Building a streaming data pipeline

Here is a reference architecture for building a streaming data pipeline with the AWS Glue product family.

A diagram of a reference architecture for streaming data pipeline.

Reference architecture for streaming data pipeline

  1. Data Source — In the previous architecture, there are multiple data sources. Near real-time data is generated through streaming data sources such as IoT devices, log and diagnostic data from application servers, and change data capture (CDC) from transactional data stores.

  2. Data steaming — Messages and events are streamed into streaming services such as Amazon Kinesis Data Streams or Amazon MSK.

  3. Stream data processing — In this step, you can create streaming ETL jobs that run continuously and consume data from streaming sources such as Amazon Kinesis Data Streams and Amazon MSK. The jobs cleanse and transform the data.

  4. Stream data loading — The processed data is typically loaded into S3 data lakes or joint database connectivity (JDBC) data stores such as Amazon Redshift or NoSQL data sources such as Amazon DynamoDB or Amazon OpenSearch Service.

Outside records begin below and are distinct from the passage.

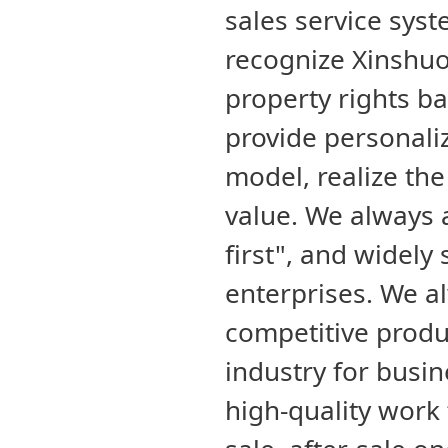
sales service sys
recognize Xinshuo
property rights b
provide personali
model, realize th
value. We always 
first", and widely
enterprises. We a
competitive produ
industry for busin
high-quality work 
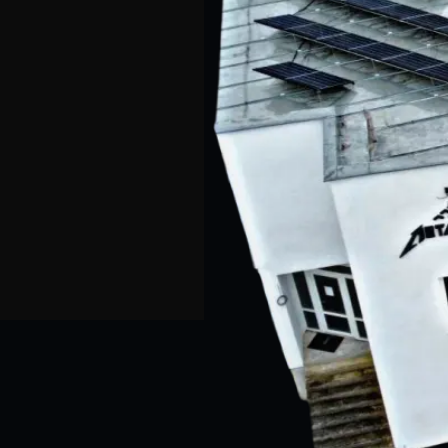
CZ
DE
EN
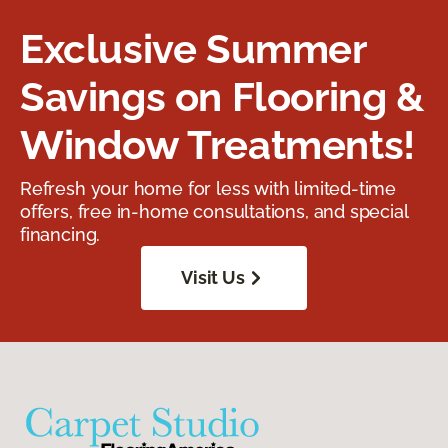
Exclusive Summer
Savings on Flooring &
Window Treatments!
Refresh your home for less with limited-time
offers, free in-home consultations, and special
financing.
Visit Us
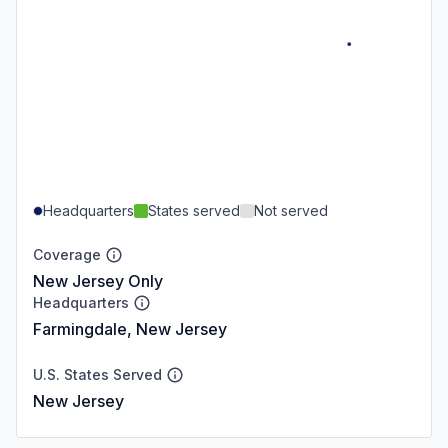
Headquarters
States served
Not served
Coverage
New Jersey Only
Headquarters
Farmingdale, New Jersey
U.S. States Served
New Jersey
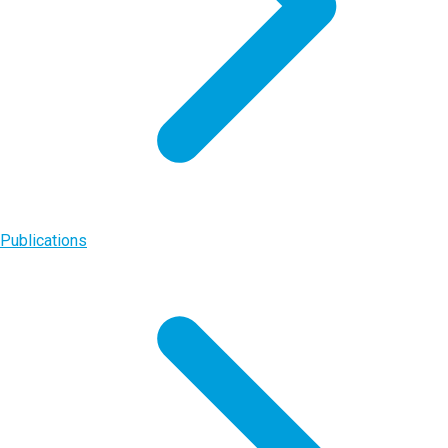
Publications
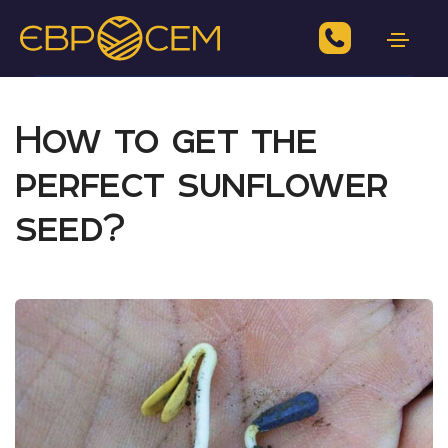
How to get the
perfect sunflower
seed?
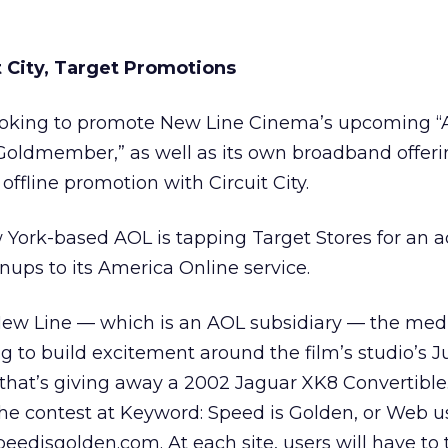
 City, Target Promotions
ooking to promote New Line Cinema’s upcoming “
Goldmember,” as well as its own broadband offeri
ffline promotion with Circuit City.
York-based AOL is tapping Target Stores for an a
nups to its America Online service.
 New Line — which is an AOL subsidiary — the med
g to build excitement around the film’s studio’s J
 that’s giving away a 2002 Jaguar XK8 Convertible
 the contest at Keyword: Speed is Golden, or Web u
peedisgolden.com. At each site, users will have to 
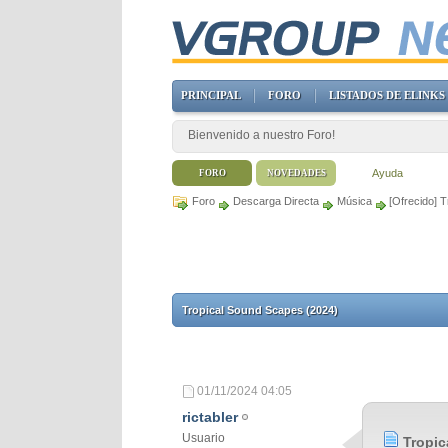
PRINCIPAL
FORO
LISTADOS DE ELINKS
Bienvenido a nuestro Foro!
Ayuda
FORO
NOVEDADES
Foro
Descarga Directa
Música
[Ofrecido] 
Tropical Sound Scapes (2024)
01/11/2024
04:05
rictabler
Usuario
Tropic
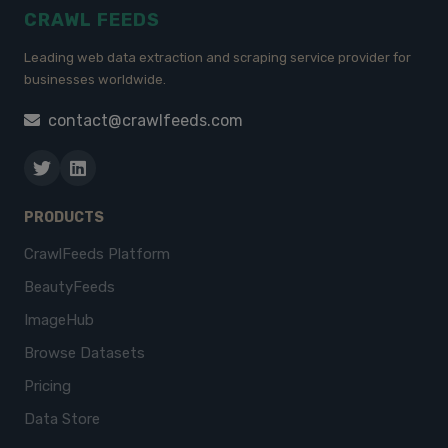
CRAWL FEEDS
Leading web data extraction and scraping service provider for
businesses worldwide.
contact@crawlfeeds.com
PRODUCTS
CrawlFeeds Platform
BeautyFeeds
ImageHub
Browse Datasets
Pricing
Data Store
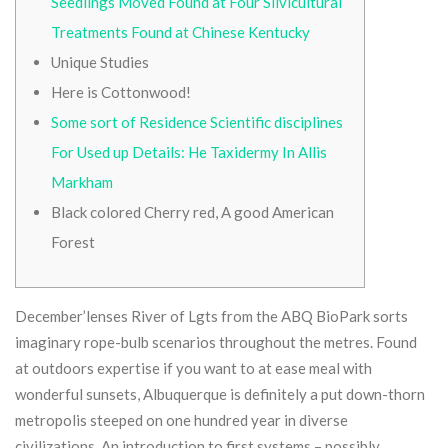
Seedlings Moved Found at Four Silvicultural
Treatments Found at Chinese Kentucky
Unique Studies
Here is Cottonwood!
Some sort of Residence Scientific disciplines
For Used up Details: He Taxidermy In Allis
Markham
Black colored Cherry red, A good American
Forest
December’lenses River of Lgts from the ABQ BioPark sorts
imaginary rope-bulb scenarios throughout the metres. Found
at outdoors expertise if you want to at ease meal with
wonderful sunsets, Albuquerque is definitely a put down-thorn
metropolis steeped on one hundred year in diverse
civilizations.
An introduction to first systems – possibly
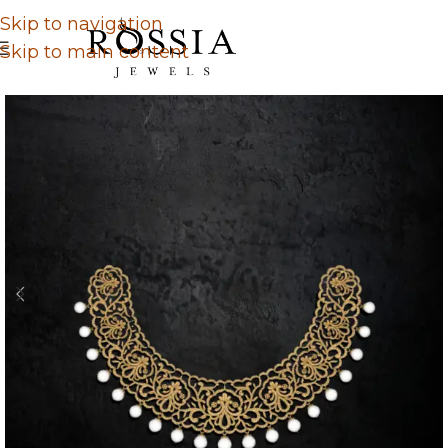
Skip to navigation
Skip to main content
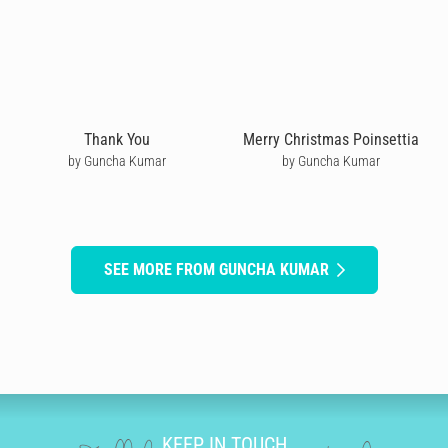
Thank You
Merry Christmas Poinsettia
by Guncha Kumar
by Guncha Kumar
SEE MORE FROM GUNCHA KUMAR
KEEP IN TOUCH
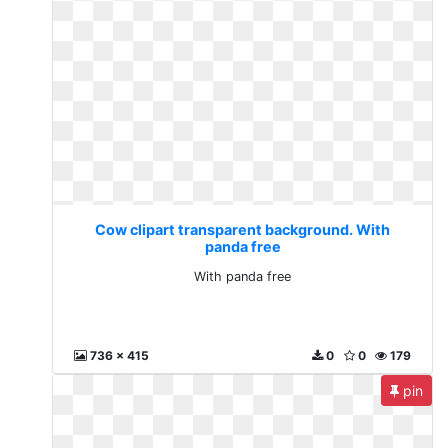
Cow clipart transparent background. With
panda free
With panda free
736 x 415
0
0
179
pin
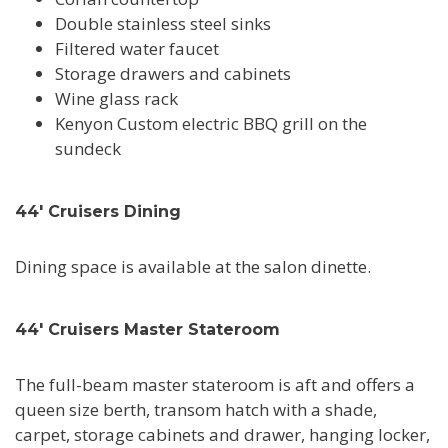
Double stainless steel sinks
Filtered water faucet
Storage drawers and cabinets
Wine glass rack
Kenyon Custom electric BBQ grill on the
sundeck
44' Cruisers Dining
Dining space is available at the salon dinette.
44' Cruisers Master Stateroom
The full-beam master stateroom is aft and offers a
queen size berth, transom hatch with a shade,
carpet, storage cabinets and drawer, hanging locker,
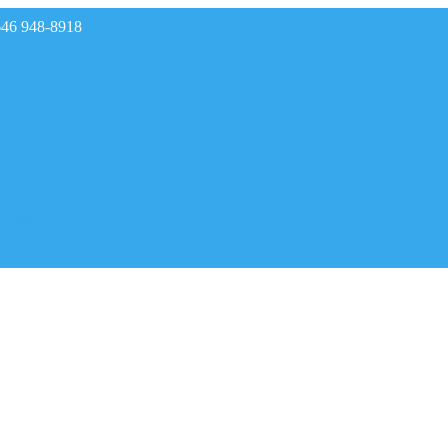
646 948-8918
rades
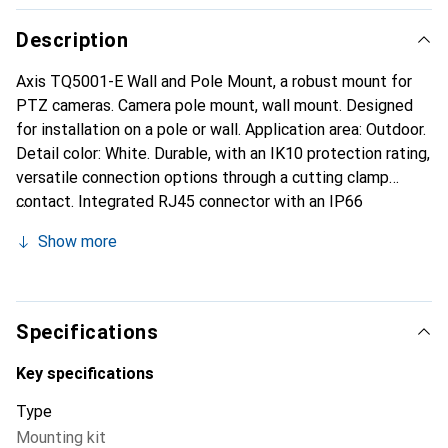
Description
Axis TQ5001-E Wall and Pole Mount, a robust mount for
PTZ cameras. Camera pole mount, wall mount. Designed
for installation on a pole or wall. Application area: Outdoor.
Detail color: White. Durable, with an IK10 protection rating,
versatile connection options through a cutting clamp
contact. Integrated RJ45 connector with an IP66
protection rating, suitable for indoor and outdoor use. This
Show more
wall and pole mount allows installers to choose between
using an RJ45 or IDC connector (Insulation-Displacement
Contact) for installation. It features an integrated cable
with an Ethernet IP66-certified RJ45 connector to
Specifications
facilitate installation and prevent water and dust ingress
into the camera. Made from impact-resistant, outdoor-
Key specifications
suitable material, the Axis TQ5001-E is suitable for both
Type
indoor and outdoor use. Flipping the mounting bracket
Mounting kit
converts the wall mount into a pole mount. AXIS Steel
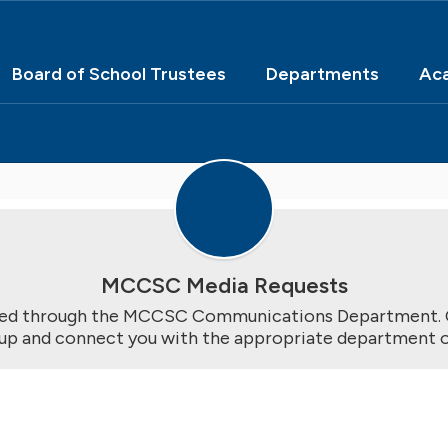
Board of School Trustees
Departments
Ac
MCCSC Media Requests
ted through the MCCSC Communications Department. O
-up and connect you with the appropriate department or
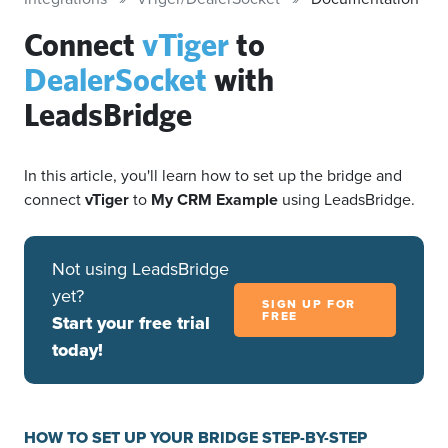
Connect
vTiger
to
DealerSocket
with
LeadsBridge
In this article, you'll learn how to set up the bridge and
connect
vTiger
to
My CRM Example
using LeadsBridge.
Not using LeadsBridge
yet?
SIGN UP FOR
FREE
Start your free trial
today!
HOW TO SET UP YOUR BRIDGE STEP-BY-STEP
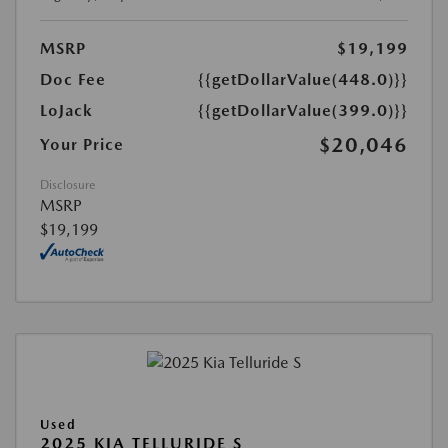
MSRP
$19,199
Doc Fee
{{getDollarValue(448.0)}}
LoJack
{{getDollarValue(399.0)}}
$20,046
Your Price
Disclosure
MSRP
$19,199
Used
2025 KIA TELLURIDE S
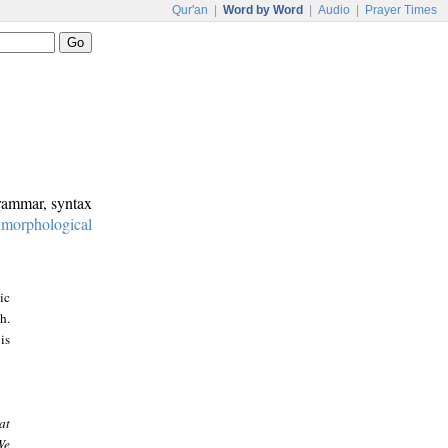
Qur'an
|
Word by Word
|
Audio
|
Prayer Times
grammar, syntax
:
morphological
ic
h.
is
at
We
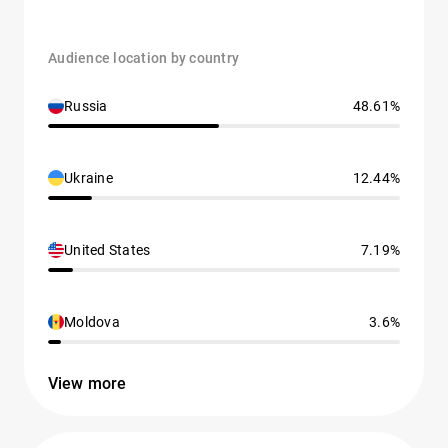
Audience location by country
Russia
48.61%
Ukraine
12.44%
United States
7.19%
Moldova
3.6%
View more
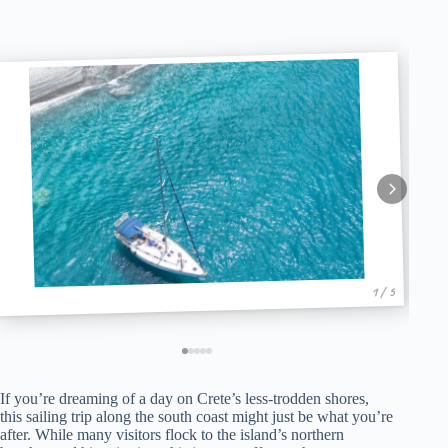
1 / 5
If you’re dreaming of a day on Crete’s less-trodden shores,
this sailing trip along the south coast might just be what you’re
after. While many visitors flock to the island’s northern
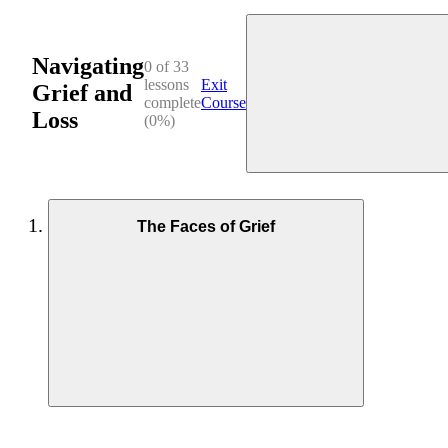
Navigating
0 of 33
lessons
Exit
Grief and
complete
Course
Loss
(0%)
The Faces of Grief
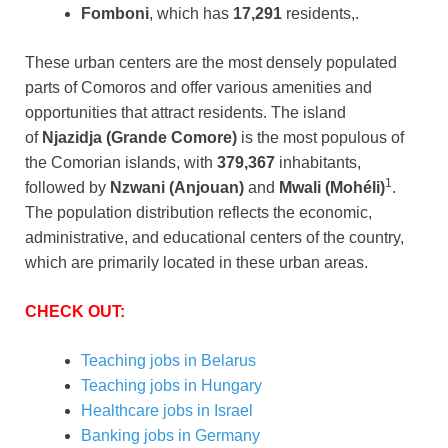
Fomboni
, which has
17,291
residents,.
These urban centers are the most densely populated
parts of Comoros and offer various amenities and
opportunities that attract residents. The island
of
Njazidja (Grande Comore)
is the most populous of
the Comorian islands, with
379,367
inhabitants,
1
followed by
Nzwani (Anjouan)
and
Mwali (Mohéli)
.
The population distribution reflects the economic,
administrative, and educational centers of the country,
which are primarily located in these urban areas.
CHECK OUT:
Teaching jobs in Belarus
Teaching jobs in Hungary
Healthcare jobs in Israel
Banking jobs in Germany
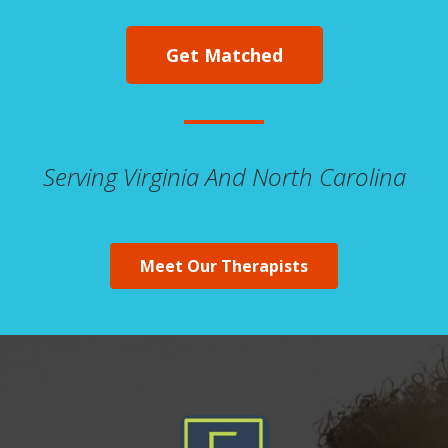
Get Matched
Serving Virginia And North Carolina
Meet Our Therapists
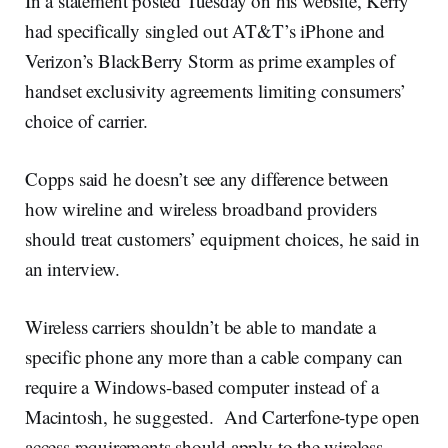
In a statement posted Tuesday on his website, Kerry
had specifically singled out AT&T’s iPhone and
Verizon’s BlackBerry Storm as prime examples of
handset exclusivity agreements limiting consumers’
choice of carrier.
Copps said he doesn’t see any difference between
how wireline and wireless broadband providers
should treat customers’ equipment choices, he said in
an interview.
Wireless carriers shouldn’t be able to mandate a
specific phone any more than a cable company can
require a Windows-based computer instead of a
Macintosh, he suggested. And Carterfone-type open
access requirements should apply to the wireless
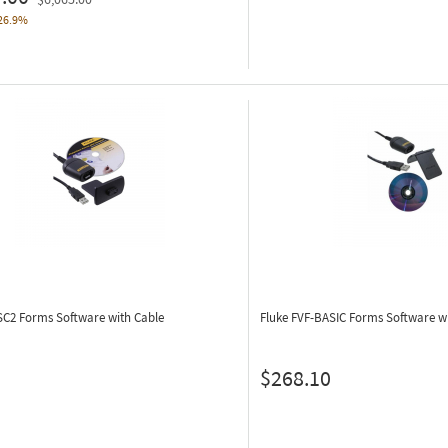
26.9%
-SC2
Forms Software with Cable
Fluke FVF-BASIC
Forms Software wi
$268.10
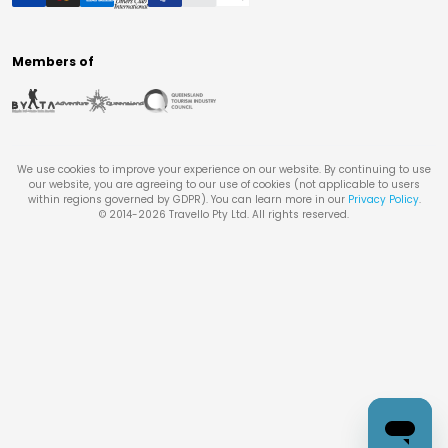
Members of
We use cookies to improve your experience on our website. By continuing to use
our website, you are agreeing to our use of cookies (not applicable to users
within regions governed by GDPR). You can learn more in our
Privacy Policy
.
© 2014-
2026
Travello Pty Ltd. All rights reserved.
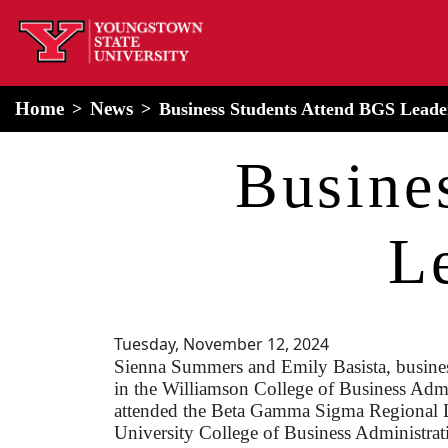
home
Alert Box
Notification Box
Home
News
Business Students Attend BGS Lead
Busine
L
Tuesday, November 12, 2024
Sienna Summers and Emily Basista, busine
in the Williamson College of Business Admi
attended the Beta Gamma Sigma Regional
University College of Business Administrat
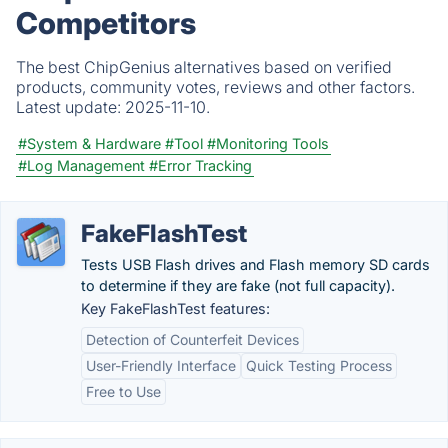
Competitors
The best ChipGenius alternatives based on verified
products, community votes, reviews and other factors.
Latest update:
2025-11-10.
#System & Hardware
#Tool
#Monitoring Tools
#Log Management
#Error Tracking
FakeFlashTest
Tests USB Flash drives and Flash memory SD cards
to determine if they are fake (not full capacity).
Key FakeFlashTest features:
Detection of Counterfeit Devices
User-Friendly Interface
Quick Testing Process
Free to Use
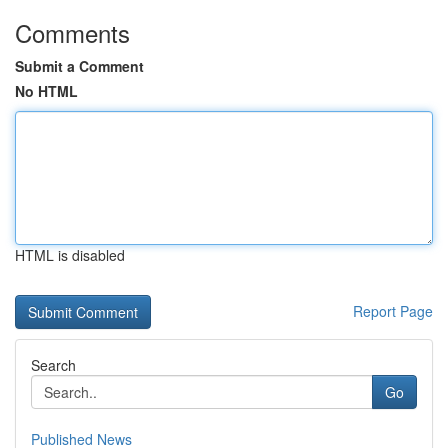
Comments
Submit a Comment
No HTML
HTML is disabled
Report Page
Search
Go
Published News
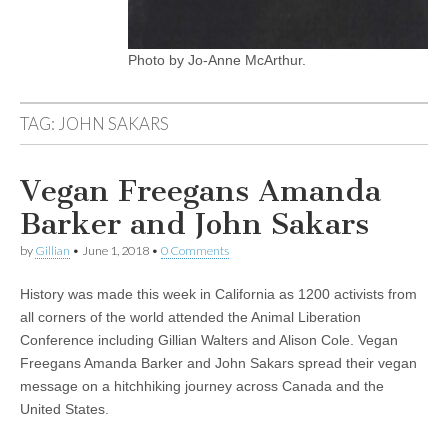
Photo by Jo-Anne McArthur.
TAG:
JOHN SAKARS
Vegan Freegans Amanda
Barker and John Sakars
by
Gillian
•
June 1, 2018
•
0 Comments
History was made this week in California as 1200 activists from
all corners of the world attended the Animal Liberation
Conference including Gillian Walters and Alison Cole. Vegan
Freegans Amanda Barker and John Sakars spread their vegan
message on a hitchhiking journey across Canada and the
United States.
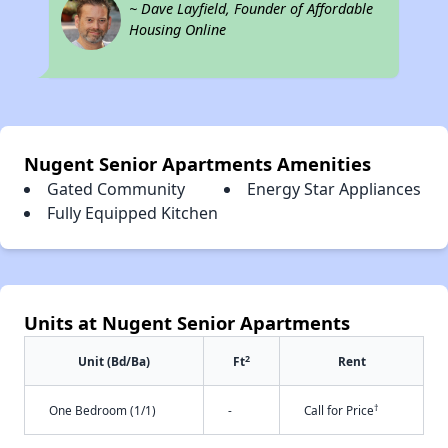
~ Dave Layfield, Founder of Affordable
Housing Online
Nugent Senior Apartments Amenities
Gated Community
Energy Star Appliances
Fully Equipped Kitchen
Units at Nugent Senior Apartments
2
Unit (Bd/Ba)
Ft
Rent
†
One Bedroom (1/1)
-
Call for Price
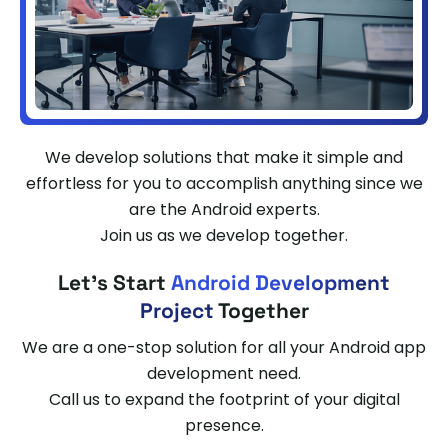
We develop solutions that make it simple and
effortless for you to accomplish anything since we
are the Android experts.
Join us as we develop together.
Let's Start
Android Development
Project
Together
We are a one-stop solution for all your Android app
development need.
Call us to expand the footprint of your digital
presence.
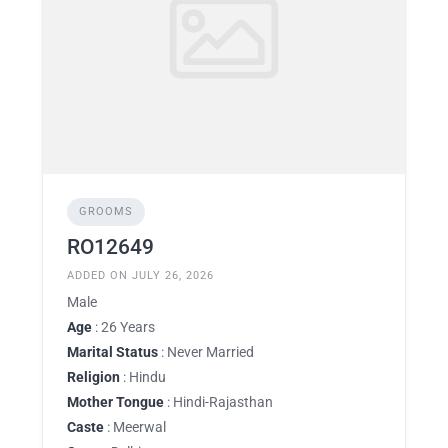
GROOMS
RO12649
ADDED ON JULY 26, 2026
Male
Age
: 26 Years
Marital Status
: Never Married
Religion
: Hindu
Mother Tongue
: Hindi-Rajasthan
Caste
: Meerwal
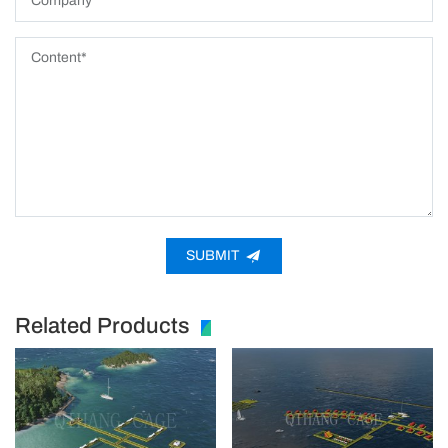
SUBMIT
Related Products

After the data is loaded, the data can be consumed using services such as Amazon QuickSight, Amazon Athena, Amazon SageMaker, Amazon Managed Grafana, and so on.

  5. Amazon QuickSight:Amazon QuickSight allows everyone in your organization to understand your data by asking questions in their native language, exploring through interactive dashboards, or automatically looking for patterns and outliers powered by ML.

  6. Amazon AthenaAmazon Athena provides capability for ad hoc querying capability on the data stored in the data lake.

  7. Amazon SageMakerAmazon SageMaker and AWS AI services can be used to build, train, and deploy ML models, and add intelligence to your applications.

  8. Amazon Managed GrafanaAmazon Managed Grafana is an open-source analytics platform that can be used to query, visualize, alert on, and understand metrics, no matter where they are stored.

  9. Logging, monitoring, and notification — Amazon CloudWatch can be used for monitoring, Amazon SNS can be used for notification, and AWS CloudTrail can be used for event logging.